Australia has the chance to reset its reputation in the eyes of 10 influential Indian school principals who will travel here this month for meetings with the higher education sector.
Sponsored by Austrade, the visit is part of ongoing efforts to mend bridges after last year’s student attacks, which have contributed to a worrisome downturn in tertiary enrolments and commencements from India.
Austrade national education manager Quentin Stevenson–Perks blamed erroneous and sensationalised media reports within India for the damage. He said the visit would allow opinion leaders to observe the safety and quality of Australian campuses for themselves.
“The story that’s reported in Australia is not often the story that’s reported overseas,” Stevenson–Perks said.

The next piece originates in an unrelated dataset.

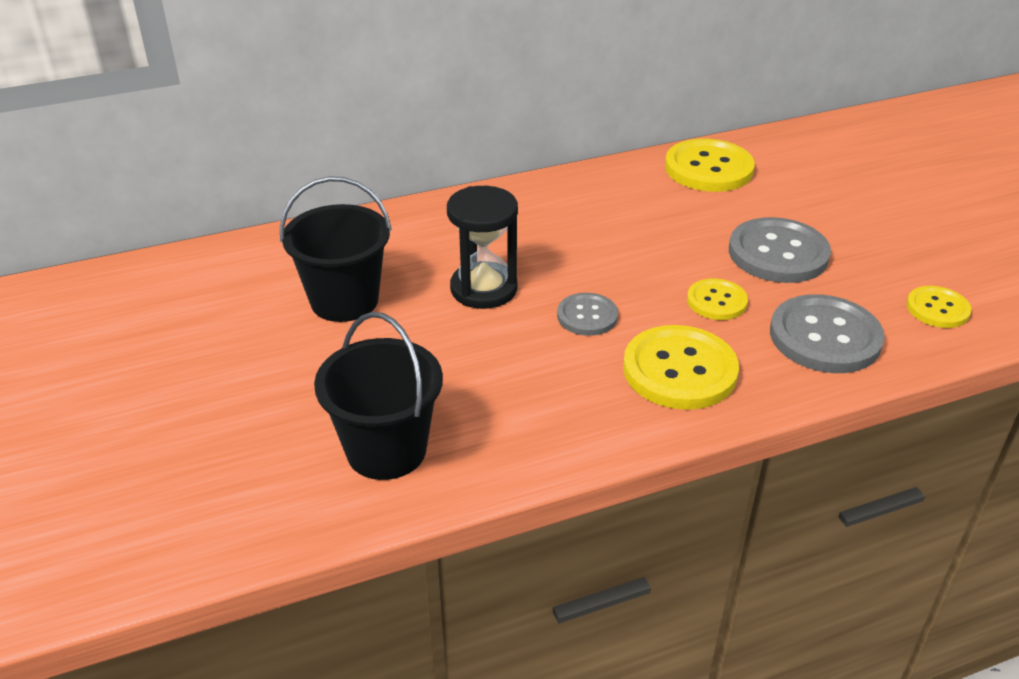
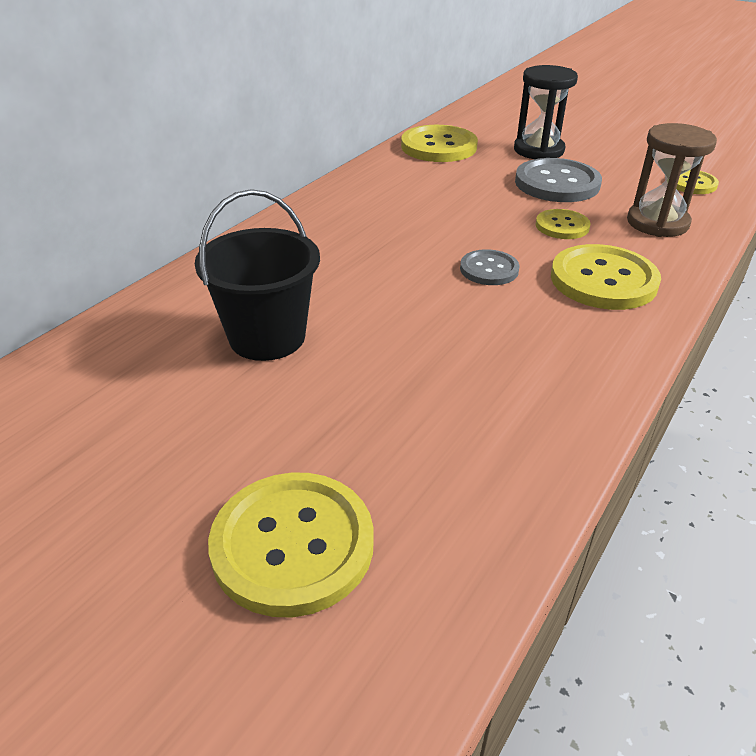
camera: 35 degrees left, 0 degrees up
black bucket [314,312,443,480] -> none
black hourglass [447,186,518,309] -> black hourglass moved to [514,65,578,159]
grey button [770,294,885,373] -> brown hourglass [627,123,717,237]
none -> yellow button [208,472,374,618]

“If we can dispel some of the misconceptions and misreporting that are influencing some of our key markets overseas, then this is a valuable step forward.”
The 12-day visit is the brainchild of the Sonya International Education Centre (SIEC), a higher education agency that has long represented Australia in India.

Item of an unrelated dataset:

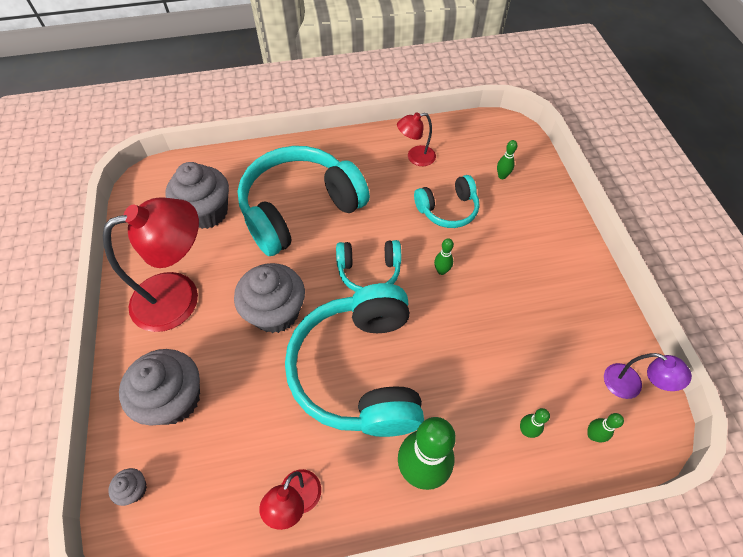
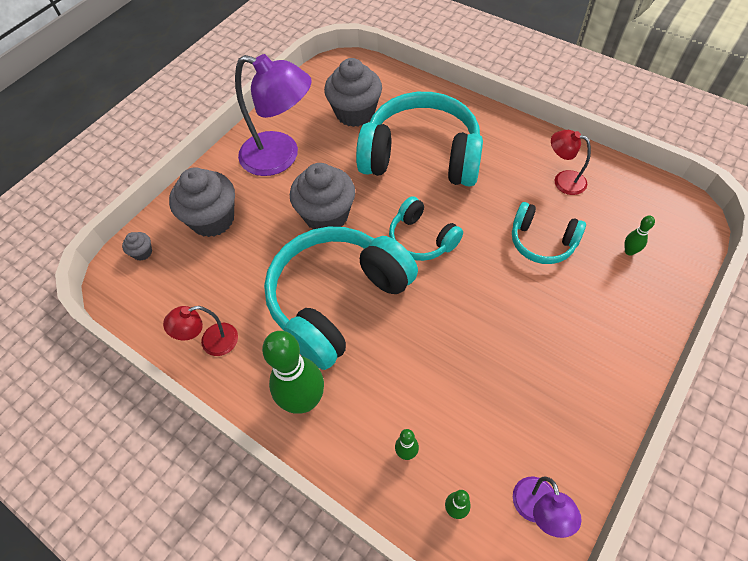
camera: 50 degrees right, 0 degrees up
red lamp [103,197,199,332] -> purple lamp [235,54,312,176]
green bowling pin [434,238,454,275] -> none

The principals, who come from schools across the subcontinent, will meet with TAFE directors and university representatives from La Trobe, Swinburne, the University of Western Sydney and University of Technology, Sydney, among others.

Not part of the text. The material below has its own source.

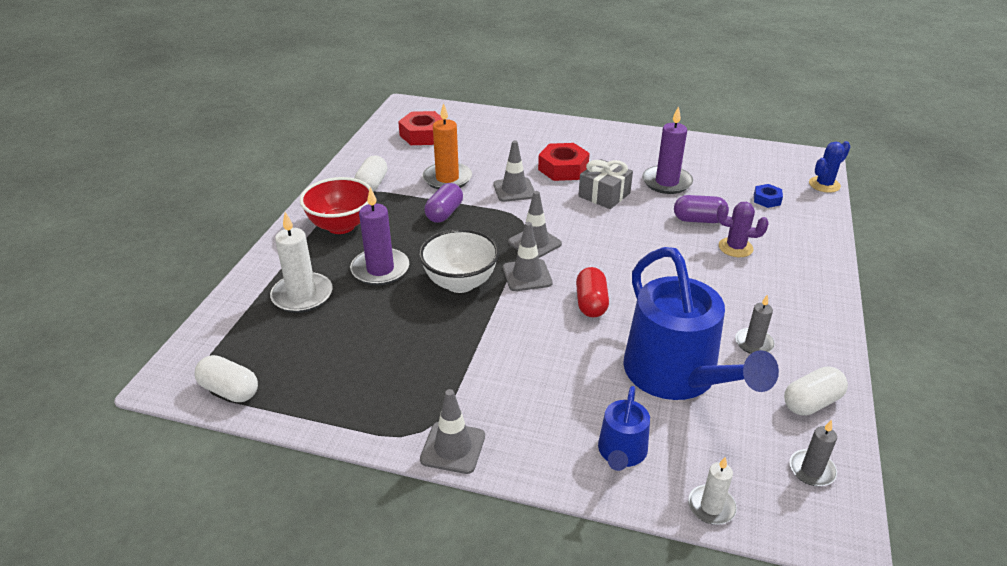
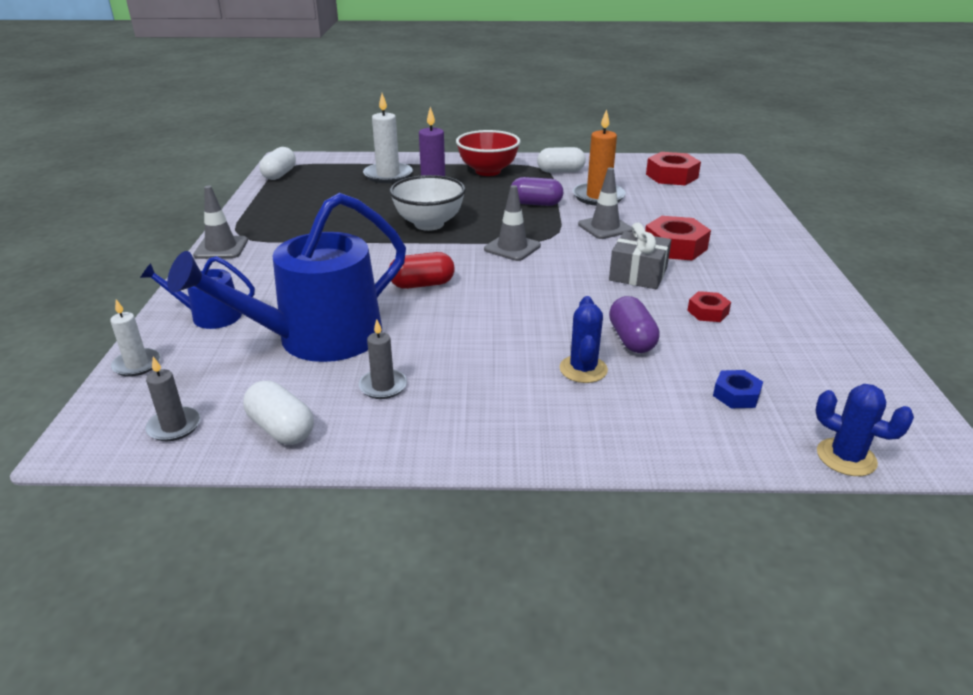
camera: 75 degrees right, 5 degrees down
grey traffic cone [503,222,553,291] -> none
purple candle [642,106,693,194] -> red nut [687,291,731,322]
purple cactus [717,202,769,257] -> blue cactus [560,296,608,383]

Universities Australia and the safe community unit of the Victorian police also will hold talks with the delegation.
“Upon their return, the principals will be able to share their first-hand experience with their students and fellow teachers and, with support from SIEC, can encourage them to take up further education in Australia,” managing director Sonya Singh said in a statement.
Stevenson–Perks said Indian school principals played a critical role in healing Australia’s reputation within that country, because they were “seen as leaders in their communities, and their views and comments are taken very strongly by parents and the students themselves”.
Student violence and subsequent protests last May in Melbourne and Sydney are widely blamed for a 15 per cent drop in Indian student enrolments and a 16 per cent drop in commencements measured this July compared to July 2009.
About 26,000 fewer Indian students were granted visas to study here in 2009-10 than the previous year, representing a 52 per cent downturn.
The slump has caused anxiety within the sector, which relies on India as its second largest source of international students after China.
Those fears were likely discussed during high-level ministerial talks last August between India’s external affairs minister SM Krishna, and then-education minister Julia Gillard, who promised such talks would continue annually. Higher education was the subject again in April, when Gillard met with the Indian minister for human resources, Kapil Sibal, on his visit to Australia.
There’s no doubt misconceptions of Australia as a dangerous and hostile environment for Indian students are contributing to the decline in student numbers.
However, Professor Lesleyanne Hawthorne, associate dean international with the University of Melbourne, said other factors were to blame, too, including a strong Australian dollar and especially changes to Australia’s skilled migration rules.
Research shows the skilled migration pathway into Australia has been popular with Indian students for a long time. And they perform exceptionally well, with more than 90 per cent who enter as skilled migrants achieving employment here.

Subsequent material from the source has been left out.